My vision narrowed, darkness creeping in from around the edges. Just before it closed all the way, I swore I saw her: blue scales, a lock of silky blue hair, and a sharp, intelligent gaze as her azure eyes met mine. I dreamed not of memories this time but of my beautiful angel—and all the very non-angelic things I wanted to do to her.
***
Sazzie
“You can’t keep them waiting forever,” Elder Chen said, his arms crossed over his dark blue scales, and the even darker blue robes framing his lean body. He followed me into the medical skyship, his scales making a soft, whispering sound against the metal flooring, where mine made none. As the head of the triumvirate that ran the training grounds, he was probably the most important male on the planet. Turning my back on him was rude, and it was exactly the kind of thing my mother would have done—a power play to let him know he was not the only important person around, and as a male, he was far inferior to a Queen.
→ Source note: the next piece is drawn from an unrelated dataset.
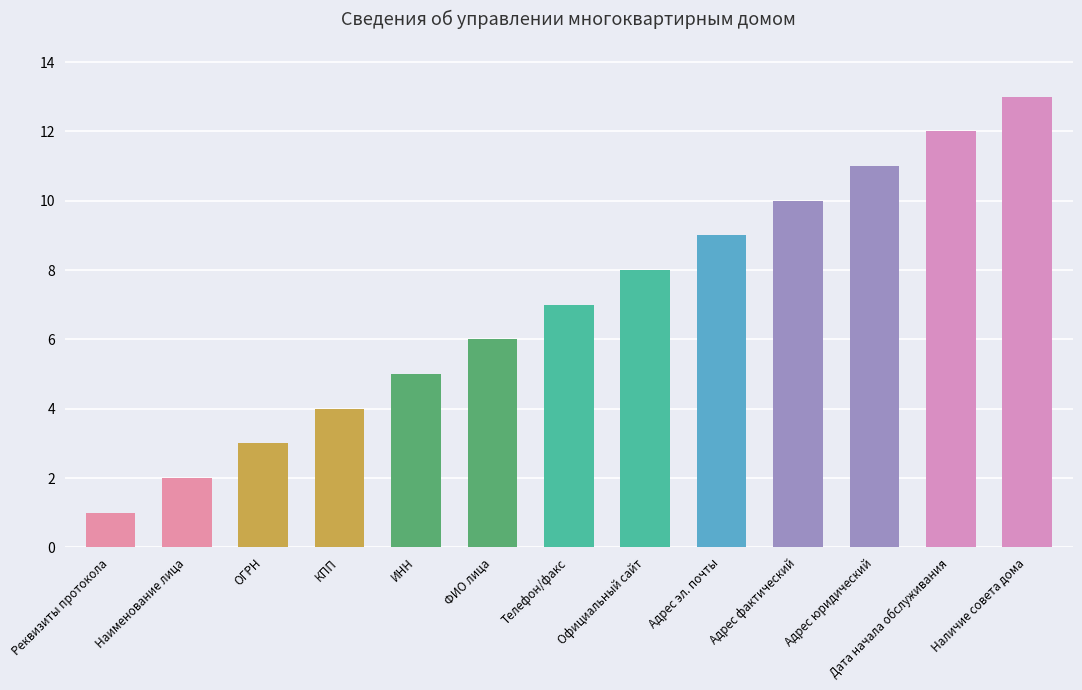

True or false: the data shows 5 at ИНН.

True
But I was not a queen, and the last thing I wanted was to be like my mother, which was precisely why I was ignoring the Thunder Rock escort that waited on the outskirts of the Training Grounds—far enough away not to be sacrilegious, but close enough to be there the moment their Queen decided to leave. I’d killed theirQueen, so they were waiting in vain. There was no reason for them to linger, and I was certain that a Shaman had gone out to meet them and tell them the news of the Thunder Rock Queen’s death.
“Watch me,” I snarled in frustration. I was not going back to Thunder Rock; there was nothing waiting for me there but more violence, more death, more pain. Zathar’s advice from long ago had been right; it had been the only way to survive. If not for his push, I would have died at the hands of Astrexa or one of my other female peers before long. I was done with that kind of life, and even if it meant living in exile with the Shamans, it would be better than continuing to live a sham. I couldn’t recall when I’d been happy—certainly not since my father died when I was eight summers old, maybe not even since Zathar left with the injured Ayala. I had never dared to ask my brother if the poor creature had survived.